─── Text shown

Army is another matter, another set of people, another industry and politics. There were several problems with introducing both new designs and tactics with far more people not being able to understand what the modern warfare is.
That said, I would love to read comments of Zetterling on those documents!
I don't understand the reference to Zetterling.

But I do understand, and try to avoid, what if schemes.
Let me put my thinking in a series of statements devoid of what ifs.
1. The key to military effectiveness is all-arms. Its exponents succeeded, and those that didn't failed; Monash in WWI, Blitzkrieg in 1939/40, Zhukov in 1944/45 were successful. The allies in WWII were unsuccessful. The performance of British and American armies in WWII suffered because of shortcomings in all-arms. You in Poland, by the way, paid the price of that deficiency in blood from 1944 to 1980.
2. All-arms is the combination of infantry with artillery, armour and air.
3. Monash won by combining excellent Commonwealth infantry, the much improved MkV tank, first-rate artillery, but so-so air support. This was the one shortcoming, but the rest was enough to defeat the German army.
4. The shortcoming in WWI air support is the key to understanding the problems of 2TAF's junky Typhoons.
5. The RFC/RAF's losses of unarmoured Camels and DH5s in CAS (close air support) devastated morale and was never forgotten, especially by the top brass in the RAF in the 190s and 30s who had experienced it.
6. The German Schlachtstaffeln, however, had half-decent CAS aircraft: Halberstadt CLII and CLIV, Hannover CLIII and Junkers J-1, which was an armoured aircraft in the tradition of the HS129, IL-2 and the USAF A10.

──────

**Required actions**
a: Reproduce the combined-arms warfare post from "6. The German" to "the USAF A10.".
b: Carry the combined-arms warfare post forward from its final line.

─── Provided records

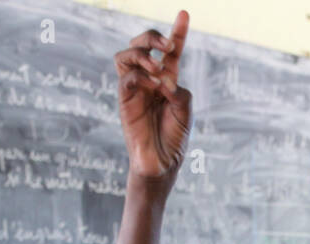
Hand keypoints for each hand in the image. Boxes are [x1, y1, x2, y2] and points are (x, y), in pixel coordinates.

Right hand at [115, 11, 191, 182]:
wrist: (161, 163)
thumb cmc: (174, 138)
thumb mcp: (185, 112)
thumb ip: (180, 91)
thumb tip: (165, 79)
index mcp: (168, 80)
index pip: (171, 51)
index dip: (178, 32)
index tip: (184, 14)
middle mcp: (150, 80)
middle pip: (143, 44)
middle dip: (154, 37)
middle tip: (168, 47)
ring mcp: (135, 88)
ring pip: (127, 55)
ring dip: (143, 55)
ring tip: (158, 70)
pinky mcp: (124, 100)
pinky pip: (126, 77)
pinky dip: (140, 76)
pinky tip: (153, 86)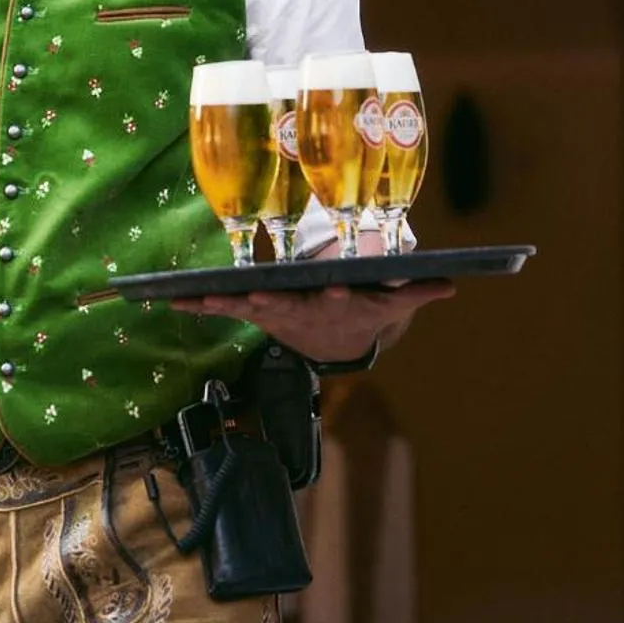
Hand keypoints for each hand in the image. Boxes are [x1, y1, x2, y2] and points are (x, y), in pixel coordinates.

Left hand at [170, 277, 451, 362]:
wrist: (336, 339)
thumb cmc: (363, 308)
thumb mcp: (391, 302)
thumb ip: (416, 291)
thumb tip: (451, 283)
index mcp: (338, 305)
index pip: (343, 299)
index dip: (342, 294)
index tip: (340, 286)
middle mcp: (303, 312)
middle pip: (288, 306)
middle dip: (272, 301)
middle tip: (256, 295)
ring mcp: (274, 313)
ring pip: (247, 308)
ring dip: (224, 304)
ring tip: (197, 297)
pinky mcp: (253, 311)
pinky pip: (223, 307)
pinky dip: (198, 305)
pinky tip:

──────

**Results**
a:
6. The German Schlachtstaffeln, however, had half-decent CAS aircraft: Halberstadt CLII and CLIV, Hannover CLIII and Junkers J-1, which was an armoured aircraft in the tradition of the HS129, IL-2 and the USAF A10.

b:
7. The German problem in 1918 was their lack of a tank. That was fatal. It was rectified by 1939 and added to the rest of their successful all-arms tactics which they maintained.
8. The British were in the act of rectifying their CAS weakness when the war ended. The armoured Sopwith Salamander was on test and would, I suppose, have matched the J-1 and provided the RAF with some satisfactory experience to temper the unalloyed horror that stuck.
9. The British never officially examined the reasons why they won WWI. Everyone had his own idea. No lessons were learned. All-arms fragmented away, with the RAF and the Tank Corps promoted by arseholes like Liddell-Hart arguing that speed was everything and the army that was used to travelling at 3mph would never 'get it' and would never modernise its thinking which was stuck in the mud of the Somme and Passchendael.
10. The RN got its aviation back in the late 30s. The Army never did.
11. The RAF was not interested in CAS. The Tank Corps was not interested in infantry support. The result was the ineffably bad unarmoured but fast Typhoon and the bad poorly armoured but ast tanks like the Crusader and Sherman.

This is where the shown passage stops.